Song of Solomon’s Pilate, shunned for so much of her life, didn’t receive the social conditioning that would have instructed her to question her worth or stamina enough to look down or away.
So she looked straight on.
And it’s got me wondering, y’all, if the folks in our lives who jar us most are the ones who refuse to look away.
When I stared directly at the racially insensitive comic my publisher posted, refusing to shrink back or turn my head, was it a sense on the publisher’s end that I must be a certain kind of outlaw that resulted in the dissolution of our personal and professional relationship?
Candice Benbow, Jo Luehmann, Sesali Bowen, Ebony Janice, and a chorus of melanated womanist voices collectively refused to look away from Jennifer Buck’s digital blackface and atrocious attempt to claim for herself the work Black women have already been doing. Had these scholars chosen to look down or away – whether from shock, social custom, self-preservation, or something else entirely – would the publisher have been shamed into pulling the book from publication?
Would we even know the names of Frederick Douglass, Sojourner Truth, and Harriett Tubman if they had not stayed in their bodies and looked fully into the face of their enslavers, refusing to accept the subhuman status that race-based chattel slavery had thrust upon them?
And what of the penitent thief on the cross next to Jesus?

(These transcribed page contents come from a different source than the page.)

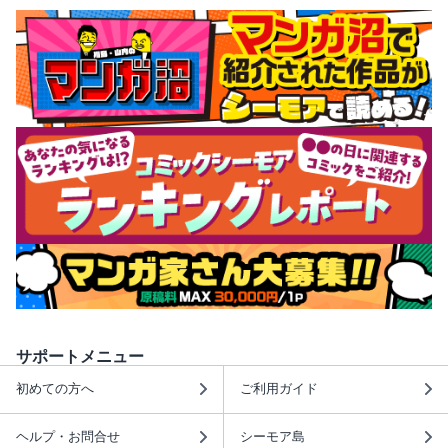
サポートメニュー
初めての方へ
ご利用ガイド
ヘルプ・お問合せ
シーモア島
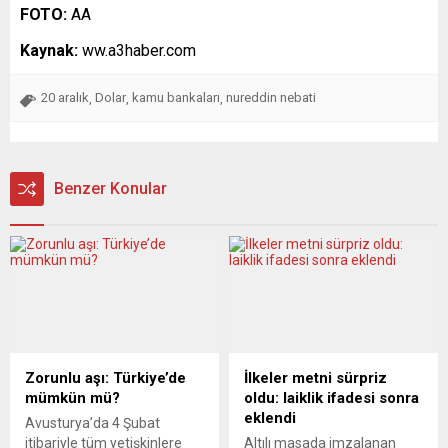
FOTO:
AA
Kaynak:
ww.a3haber.com
20 aralık
Dolar
kamu bankaları
nureddin nebati
,
,
,
Benzer Konular
Zorunlu aşı: Türkiye’de
İlkeler metni sürpriz
mümkün mü?
oldu: laiklik ifadesi sonra
eklendi
Avusturya’da 4 Şubat
itibariyle tüm yetişkinlere
Altılı masada imzalanan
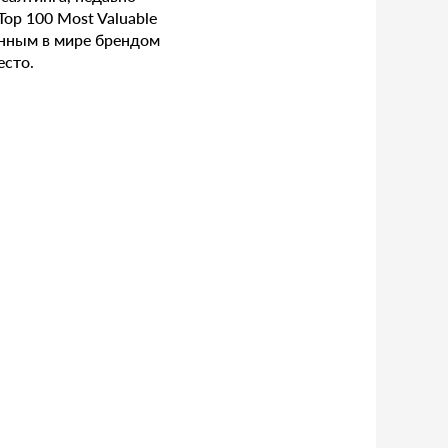
op 100 Most Valuable
венным в мире брендом
есто.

Did he not look fully into the face of God and thereby gain the promise of paradise?
I confess I have struggled to look up.
These last few months have been difficult, and holding my head up to look straight into an uncertain future has been challenging and discouraging.
But I am heartened as always by Morrison’s work. In Pilate, she beckons me to keep my gaze steady and my feet rooted.
This Good Friday and always, I hope you will carry with you the message of remaining present.
Look into the eyes of those who wish earnestly for you to look away so they don’t have to acknowledge your dignity.
Whether you are experiencing times of sorrow or joy, plenty or want, making eye contact with your present circumstances is the truest way to navigate through your life.
We won’t get to liberation by refusing to make eye contact with lament.
Stay in your body.
Look up, like Pilate, children, and certain kinds of outlaws.
Yeah. Be like Fannie Lou Hamer and don’t back down!